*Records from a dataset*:

= Beginning of Section =

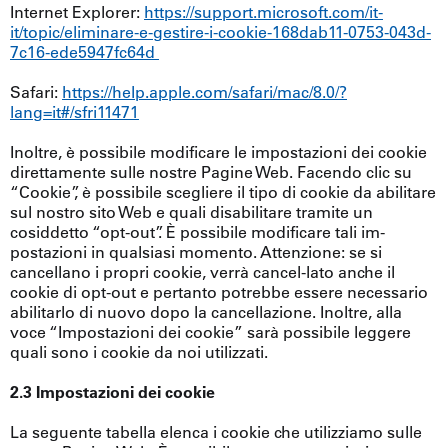
Internet Explorer:
https://support.microsoft.com/it-
it/topic/eliminare-e-gestire-i-cookie-168dab11-0753-043d-
7c16-ede5947fc64d
Safari:
https://help.apple.com/safari/mac/8.0/?
lang=it#/sfri11471
Inoltre, è possibile modificare le impostazioni dei cookie
direttamente sulle nostre Pagine Web. Facendo clic su
“Cookie”, è possibile scegliere il tipo di cookie da abilitare
sul nostro sito Web e quali disabilitare tramite un
cosiddetto “opt-out”. È possibile modificare tali im-
postazioni in qualsiasi momento. Attenzione: se si
cancellano i propri cookie, verrà cancel-lato anche il
cookie di opt-out e pertanto potrebbe essere necessario
abilitarlo di nuovo dopo la cancellazione. Inoltre, alla
voce “Impostazioni dei cookie” sarà possibile leggere
quali sono i cookie da noi utilizzati.
2.3 Impostazioni dei cookie
La seguente tabella elenca i cookie che utilizziamo sulle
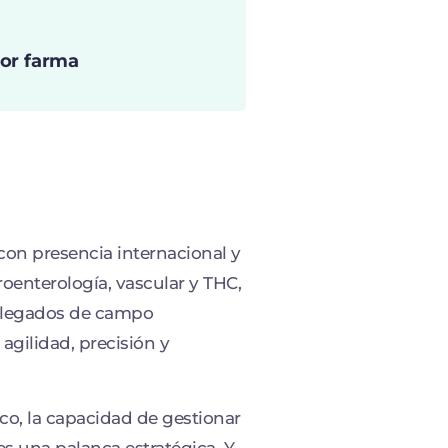
tor farma
con presencia internacional y
oenterología, vascular y THC,
delegados de campo
gilidad, precisión y
co, la capacidad de gestionar
es una palanca estratégica. Y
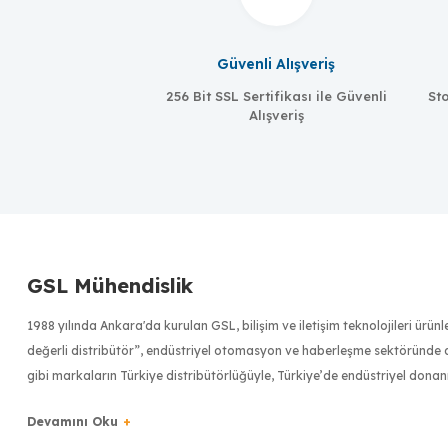
Güvenli Alışveriş
256 Bit SSL Sertifikası ile Güvenli
Sto
Alışveriş
MOXA
WK-51-01
Wall-mounting kit, 51mm wide
GSL Mühendislik
1988 yılında Ankara'da kurulan GSL, bilişim ve iletişim teknolojileri ürü
değerli distribütör”, endüstriyel otomasyon ve haberleşme sektöründe dü
gibi markaların Türkiye distribütörlüğüyle, Türkiye’de endüstriyel donan
Türkiye bilişim sektörünün ilk 500 bilişim şirketinden biri olan GSL, uzm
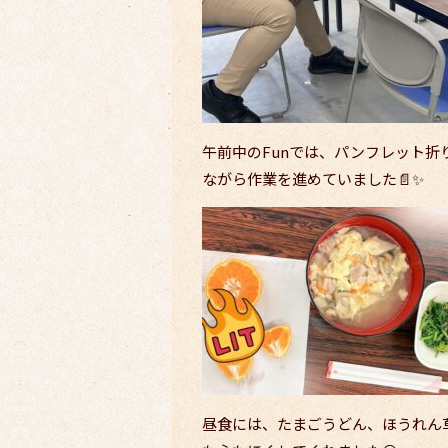
午前中のFunでは、パンフレット
ながら作業を進めていました📄✨
昼食には、たまごうどん、ほうれん草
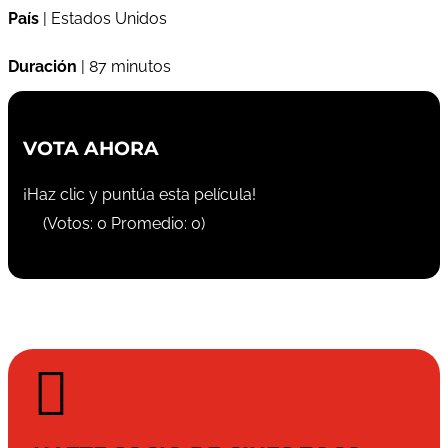
País
| Estados Unidos
Duración
| 87 minutos
VOTA AHORA
¡Haz clic y puntúa esta película!
(Votos:
0
Promedio:
0
)

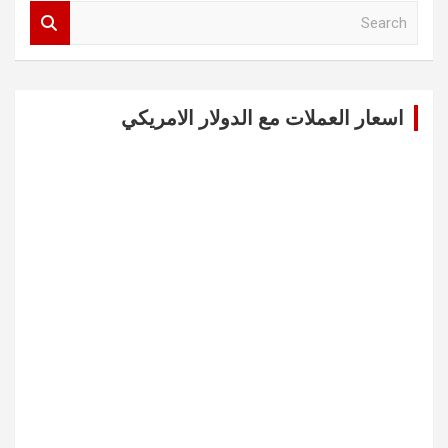
S
e
a
r
c
اسعار العملات مع الدولار الامريكي
h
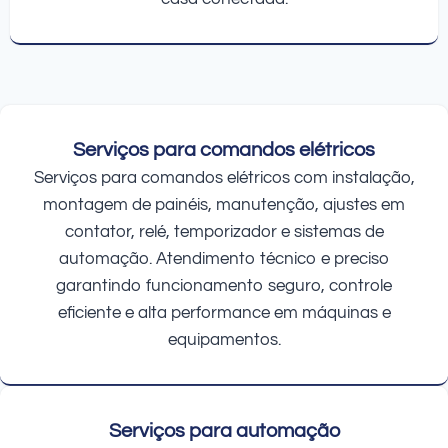
Serviços para comandos elétricos
Serviços para comandos elétricos com instalação,
montagem de painéis, manutenção, ajustes em
contator, relé, temporizador e sistemas de
automação. Atendimento técnico e preciso
garantindo funcionamento seguro, controle
eficiente e alta performance em máquinas e
equipamentos.
Serviços para automação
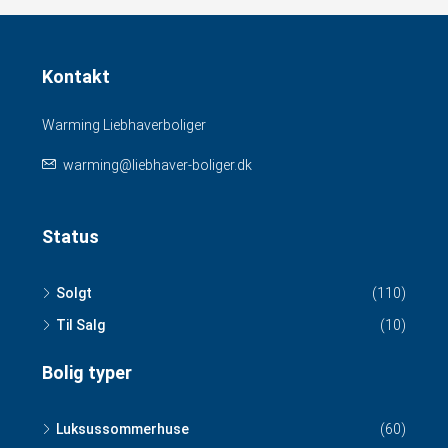
Kontakt
Warming Liebhaverboliger
warming@liebhaver-boliger.dk
Status
Solgt
(110)
Til Salg
(10)
Bolig typer
Luksussommerhuse
(60)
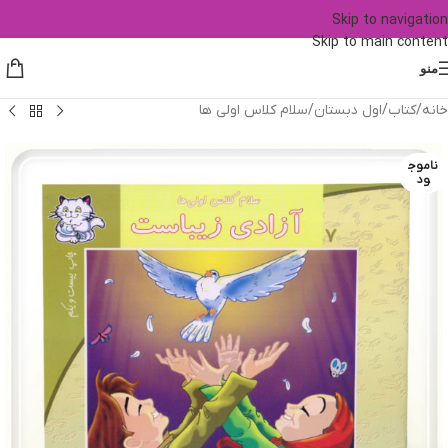
Skip to navigation
Skip to main content
منو
خانه
/
کتاب
/
اول دبستان
/
سلام کلاس اولی ها
ناموج
ود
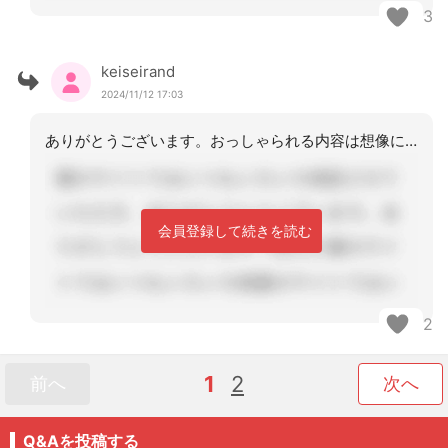
3
keiseirand
2024/11/12 17:03
ありがとうございます。おっしゃられる内容は想像につくことで、正味ケアマネには一切
会員登録して続きを読む
2
1
2
前へ
次へ
Q&Aを投稿する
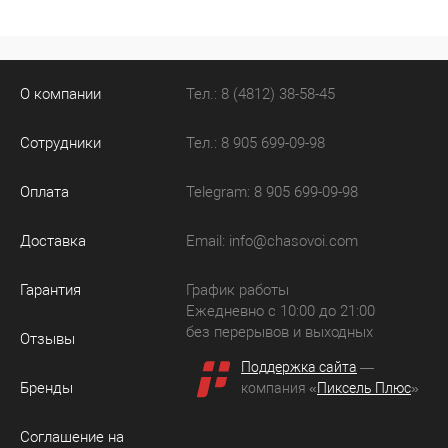
О компании
Тел.: 8 (4812) 38-58-45
Сотрудники
Тел.: 8 905 699-09-98
Оплата
Telegram: 8 905 699-09-98
Доставка
Email:
info@chasovoi.com
Гарантия
График работы
Ежедневно с 10:00 до 21:00
без перерывов и выходных
Отзывы
Поддержка сайта
—
Бренды
компания «
Пиксель Плюс
»
Соглашение на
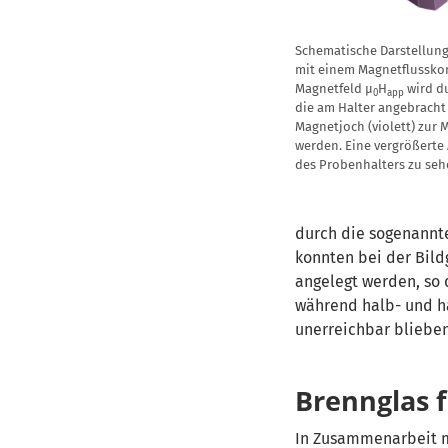
Schematische Darstellun
mit einem Magnetflusskon
Magnetfeld µ
H
wird du
0
app
die am Halter angebracht
Magnetjoch (violett) zur 
werden. Eine vergrößerte 
des Probenhalters zu seh
durch die sogenannte
konnten bei der Bild
angelegt werden, so
während halb- und h
unerreichbar blieben
Brennglas f
In Zusammenarbeit m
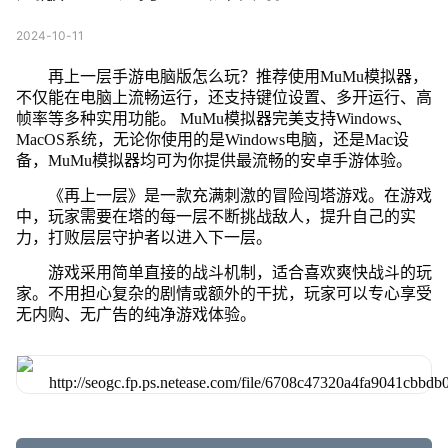
2024-10-11
再上一层手游电脑版怎么玩？推荐使用MuMu模拟器，
不仅能在电脑上流畅运行，还支持键位设置、多开运行、高
帧率等多种实用功能。 MuMu模拟器完美支持Windows、
MacOS系统，无论你使用的是Windows电脑，还是Mac设
备，MuMu模拟器均可为你提供最流畅的安卓手游体验。
《再上一层》是一款充满刺激的冒险闯塔游戏。在游戏
中，玩家需要在塔的每一层不断挑战敌人，提升自己的实
力，打败层层守护者以进入下一层。
游戏采用简单直接的战斗机制，适合喜欢爽快战斗的玩
家。不用担心复杂的剧情或额外的干扰，玩家可以专心享受
无内购、无广告的纯净游戏体验。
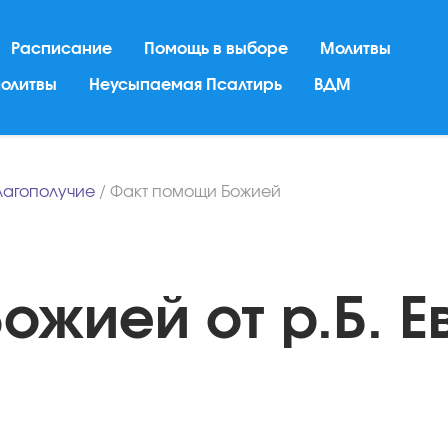
Расписание
Помощь в выборе
Молитвы
молитвы
Неусыпаемая Псалтирь
ВДМ
лагополучие
/
Факт помощи Божией
жией от р.Б. Е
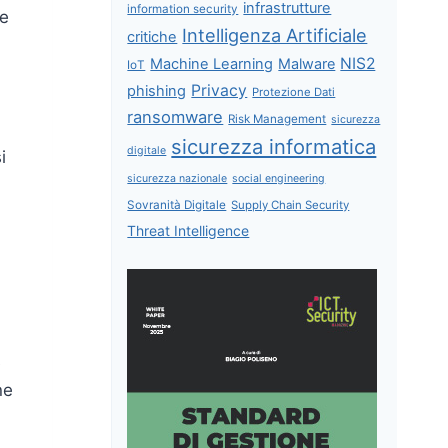
infrastrutture
information security
re
Intelligenza Artificiale
critiche
NIS2
Machine Learning
Malware
IoT
Privacy
phishing
Protezione Dati
ransomware
Risk Management
sicurezza
sicurezza informatica
digitale
i
sicurezza nazionale
social engineering
Sovranità Digitale
Supply Chain Security
Threat Intelligence
è
ne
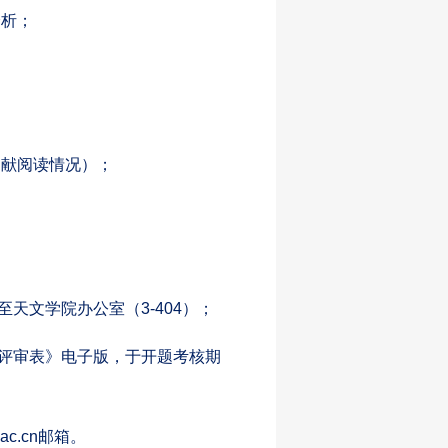
分析；
文献阅读情况）；
天文学院办公室（3-404）；
评审表》电子版，于开题考核期
ac.cn
邮箱。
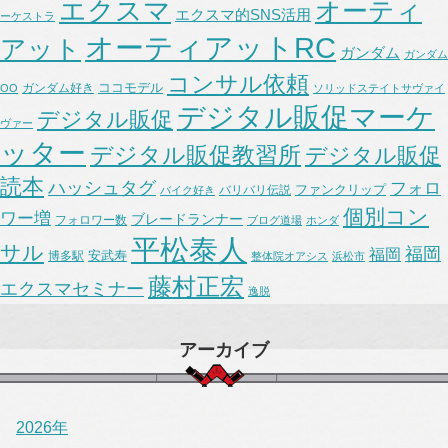
エクスマ
オーティ
エクスマ的SNS活用
ーケストラ
オーティアットRC
アット
ガンダム
ガンダム
コンサル依頼
ココモデル
ガンダム好き
OO
ソリッドステイトサヴァイ
デジタル販促マーケ
デジタル販促
ヴァー
ッター
デジタル販促教習所
デジタル販促
読本
ハッシュタグ
フォロ
ファンクリップ
バリバリ伝説
バイク好き
個別コン
ワー増
ブレードランナー
フォロワー数
ブログ道場
ホンダ
平松泰人
サル
福岡
福岡
安武寿
博多駅
整体院オアシス
浜松市
藤村正宏
エクスマセミナー
逸脱
アーカイブ
2026年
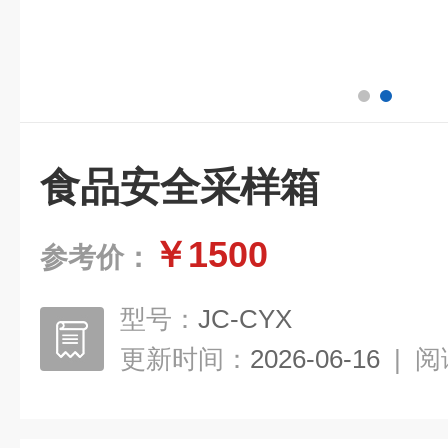
食品安全采样箱
￥1500
参考价：
型号：
JC-CYX
更新时间：
2026-06-16
|
阅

= End of Section =

*Work instruction*: The answer must be an exact reproduction of the records, with every picture left out.

*Solution*:
Internet Explorer:
https://support.microsoft.com/it-
it/topic/eliminare-e-gestire-i-cookie-168dab11-0753-043d-
7c16-ede5947fc64d
Safari:
https://help.apple.com/safari/mac/8.0/?
lang=it#/sfri11471
Inoltre, è possibile modificare le impostazioni dei cookie
direttamente sulle nostre Pagine Web. Facendo clic su
“Cookie”, è possibile scegliere il tipo di cookie da abilitare
sul nostro sito Web e quali disabilitare tramite un
cosiddetto “opt-out”. È possibile modificare tali im-
postazioni in qualsiasi momento. Attenzione: se si
cancellano i propri cookie, verrà cancel-lato anche il
cookie di opt-out e pertanto potrebbe essere necessario
abilitarlo di nuovo dopo la cancellazione. Inoltre, alla
voce “Impostazioni dei cookie” sarà possibile leggere
quali sono i cookie da noi utilizzati.
2.3 Impostazioni dei cookie
La seguente tabella elenca i cookie che utilizziamo sulle
tor farma
con presencia internacional y
oenterología, vascular y THC,
delegados de campo
gilidad, precisión y
co, la capacidad de gestionar
es una palanca estratégica. Y
Güvenli Alışveriş
256 Bit SSL Sertifikası ile Güvenli
Sto
Alışveriş
MOXA
WK-51-01
Wall-mounting kit, 51mm wide
GSL Mühendislik
1988 yılında Ankara'da kurulan GSL, bilişim ve iletişim teknolojileri ürü
değerli distribütör”, endüstriyel otomasyon ve haberleşme sektöründe dü
gibi markaların Türkiye distribütörlüğüyle, Türkiye’de endüstriyel donan
Türkiye bilişim sektörünün ilk 500 bilişim şirketinden biri olan GSL, uzm
午前中のFunでは、パンフレット
ながら作業を進めていました📄✨
昼食には、たまごうどん、ほうれん草
País
| Estados Unidos
Duración
| 87 minutos
VOTA AHORA
¡Haz clic y puntúa esta película!
(Votos:
0
Promedio:
0
)

S
e
a
r
c
اسعار العملات مع الدولار الامريكي
h
Serviços para comandos elétricos
Serviços para comandos elétricos com instalação,
montagem de painéis, manutenção, ajustes em
contator, relé, temporizador e sistemas de
automação. Atendimento técnico e preciso
garantindo funcionamento seguro, controle
eficiente e alta performance em máquinas e
equipamentos.
Serviços para automação
Kontakt
Warming Liebhaverboliger
warming@liebhaver-boliger.dk
Status
Solgt
(110)
Til Salg
(10)
Bolig typer
Luksussommerhuse
(60)
Skip to navigation
Skip to main content
منو
خانه
/
کتاب
/
اول دبستان
/
سلام کلاس اولی ها
ناموج
ود
3
keiseirand
2024/11/12 17:03
ありがとうございます。おっしゃられる内容は想像につくことで、正味ケアマネには一切
会員登録して続きを読む
2
1
2
前へ
次へ
Q&Aを投稿する
О компании
Тел.: 8 (4812) 38-58-45
Сотрудники
Тел.: 8 905 699-09-98
Оплата
Telegram: 8 905 699-09-98
Доставка
Email:
info@chasovoi.com
Гарантия
График работы
Ежедневно с 10:00 до 21:00
без перерывов и выходных
Отзывы
Поддержка сайта
—
Бренды
компания «
Пиксель Плюс
»
Соглашение на
Schematische Darstellun
mit einem Magnetflusskon
Magnetfeld µ
H
wird du
0
app
die am Halter angebracht
Magnetjoch (violett) zur 
werden. Eine vergrößerte 
des Probenhalters zu seh
durch die sogenannte
konnten bei der Bild
angelegt werden, so
während halb- und h
unerreichbar blieben
Brennglas f
In Zusammenarbeit m
2024-10-11
再上一层手游电脑版怎么玩？推荐使用MuMu模拟器，
不仅能在电脑上流畅运行，还支持键位设置、多开运行、高
帧率等多种实用功能。 MuMu模拟器完美支持Windows、
MacOS系统，无论你使用的是Windows电脑，还是Mac设
备，MuMu模拟器均可为你提供最流畅的安卓手游体验。
《再上一层》是一款充满刺激的冒险闯塔游戏。在游戏
中，玩家需要在塔的每一层不断挑战敌人，提升自己的实
力，打败层层守护者以进入下一层。
游戏采用简单直接的战斗机制，适合喜欢爽快战斗的玩
家。不用担心复杂的剧情或额外的干扰，玩家可以专心享受
无内购、无广告的纯净游戏体验。
Расписание
Помощь в выборе
Молитвы
молитвы
Неусыпаемая Псалтирь
ВДМ
лагополучие
/
Факт помощи Божией
жией от р.Б. Е
infrastrutture
information security
re
Intelligenza Artificiale
critiche
NIS2
Machine Learning
Malware
IoT
Privacy
phishing
Protezione Dati
ransomware
Risk Management
sicurezza
sicurezza informatica
digitale
i
sicurezza nazionale
social engineering
Sovranità Digitale
Supply Chain Security
Threat Intelligence
è
ne
分析；
文献阅读情况）；
天文学院办公室（3-404）；
评审表》电子版，于开题考核期
ac.cn
邮箱。
エクスマ
オーティ
エクスマ的SNS活用
ーケストラ
オーティアットRC
アット
ガンダム
ガンダム
コンサル依頼
ココモデル
ガンダム好き
OO
ソリッドステイトサヴァイ
デジタル販促マーケ
デジタル販促
ヴァー
ッター
デジタル販促教習所
デジタル販促
読本
ハッシュタグ
フォロ
ファンクリップ
バリバリ伝説
バイク好き
個別コン
ワー増
ブレードランナー
フォロワー数
ブログ道場
ホンダ
平松泰人
サル
福岡
福岡
安武寿
博多駅
整体院オアシス
浜松市
藤村正宏
エクスマセミナー
逸脱
アーカイブ
2026年
食品安全采样箱
￥1500
参考价：
型号：
JC-CYX
更新时间：
2026-06-16
|
阅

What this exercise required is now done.